Traceability of specimens

Parties at the 16th meeting of the Conference of the Parties to CITES adopted a decision which directs that “Range States of Strombus gigas (the Queen Conch - a mollusc fished in Caribbean waters) should collaborate in exploring ways to enhance the traceability of specimens in international trade, including, but not limited to, catch certificates, labeling systems and the application of genetic techniques” representing the first time CITES Parties will use such technologies to better regulate trade in marine species.

The Secretariat is working with the private sector - and I reach out to the private sector representatives here today - to help provide Customs and enforcement officials in the field with hand-held devices to better monitor legal trade, identify species and monitor poaching and illegal killing of species, such as the elephant and the rhino.

Efforts are also underway to use such devices to better track illegal trade in timber. For example, the Secretariat and the International Tropical Timber Organization (ITTO) collaborated on a Review of Electronic and Semi-Electronic Timber Tracking Technologies to provide guidance to anyone who is planning to use such systems.

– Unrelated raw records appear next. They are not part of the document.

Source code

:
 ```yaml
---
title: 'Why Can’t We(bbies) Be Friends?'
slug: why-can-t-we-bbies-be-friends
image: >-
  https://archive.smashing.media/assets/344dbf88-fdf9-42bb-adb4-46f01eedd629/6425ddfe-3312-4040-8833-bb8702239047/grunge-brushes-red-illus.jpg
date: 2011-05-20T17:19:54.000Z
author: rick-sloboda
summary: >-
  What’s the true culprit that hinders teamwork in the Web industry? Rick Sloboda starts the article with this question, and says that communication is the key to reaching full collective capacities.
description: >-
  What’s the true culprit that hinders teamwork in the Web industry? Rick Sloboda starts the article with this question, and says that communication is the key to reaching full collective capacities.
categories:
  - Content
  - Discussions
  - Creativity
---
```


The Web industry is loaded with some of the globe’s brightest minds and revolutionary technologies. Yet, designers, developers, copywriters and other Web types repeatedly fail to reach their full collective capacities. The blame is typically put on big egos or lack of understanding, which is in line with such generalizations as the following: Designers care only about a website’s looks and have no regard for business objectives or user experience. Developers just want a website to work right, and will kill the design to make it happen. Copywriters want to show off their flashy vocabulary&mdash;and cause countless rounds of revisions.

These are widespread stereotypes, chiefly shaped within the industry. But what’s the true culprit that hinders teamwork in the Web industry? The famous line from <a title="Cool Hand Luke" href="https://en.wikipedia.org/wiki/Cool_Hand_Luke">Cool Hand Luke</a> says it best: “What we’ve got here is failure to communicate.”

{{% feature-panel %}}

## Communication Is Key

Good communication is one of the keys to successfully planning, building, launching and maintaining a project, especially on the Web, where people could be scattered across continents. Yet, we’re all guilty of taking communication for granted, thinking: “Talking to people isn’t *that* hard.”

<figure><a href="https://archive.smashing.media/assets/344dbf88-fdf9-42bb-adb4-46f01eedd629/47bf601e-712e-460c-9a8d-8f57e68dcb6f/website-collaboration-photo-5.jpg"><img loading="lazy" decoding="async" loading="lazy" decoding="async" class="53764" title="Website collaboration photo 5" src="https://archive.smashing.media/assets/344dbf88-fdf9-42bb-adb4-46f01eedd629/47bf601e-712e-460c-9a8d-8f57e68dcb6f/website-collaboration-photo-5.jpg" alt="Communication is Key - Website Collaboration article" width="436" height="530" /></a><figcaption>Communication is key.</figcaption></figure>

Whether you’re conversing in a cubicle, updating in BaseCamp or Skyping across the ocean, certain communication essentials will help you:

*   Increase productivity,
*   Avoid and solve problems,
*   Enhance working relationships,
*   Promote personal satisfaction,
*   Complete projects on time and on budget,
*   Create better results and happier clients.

These efforts will facilitate the work of Customs officials by providing more secure systems, better identification tools, and the ability to trace the complete international trade supply chain in a particular or range of species. This will contribute to reducing illegal trade and to ensuring legal, sustainable and traceable trade.


A number of electronic capacity building tools have also been developed to assist Customs to better understand the Convention and assist with the identification of species, which is critical.

For example, the CITES Virtual College offers a number of courses, including one for enforcement officers and another specifically designed for Customs officials, on the provisions of CITES and on its mechanisms to regulate trade.  The courses are open to any officials wishing to improve on their knowledge of the Convention.

Other capacity building efforts in collaboration with the WCO include the designing of the next phase of the very successful project GAPIN (Great Apes and Integrity) which now targets illegal trade in great apes, elephants, rhinoceroses and pangolins, including by sharing CITES training materials. 

Under the Green Customs initiative, the CITES Secretariat developed a number of electronic presentations on how to identify species and their derivatives, including one on ivory, artificially propagated and wild plants, and crocodile skins, among many others. These presentations have been very popular with officials working in the field.


The collaborative approach achieved by the CITES Secretariat and the WCO and other international organizations and initiatives working to better regulate international trade in wildlife is increasing the efficiency and effectiveness of efforts by countries to ensure that such trade is legal and traceable, particularly efforts that use new technologies to achieve desirable objectives. 


Customs has always been and remains a key and indispensable partner for CITES.

The Conference of the Parties to CITES, in common with many UN institutions and others, regularly calls for increased synergy and collaboration between intergovernmental organizations.

There are few better examples of successful collaboration than the one between our two organizations and few international treaties that are better served by the Customs community than CITES.

Distinguished delegates, through their tireless efforts - day in and day out - the WCO and front-line Customs officers from right across the Globe are ensuring that wild animals and plants, in their many beautiful and varied forms, will be protected for this generation and the generations to come for which we express our profound gratitude.

I sincerely thank you once again for inviting me here today and we look forward to our ongoing collaboration.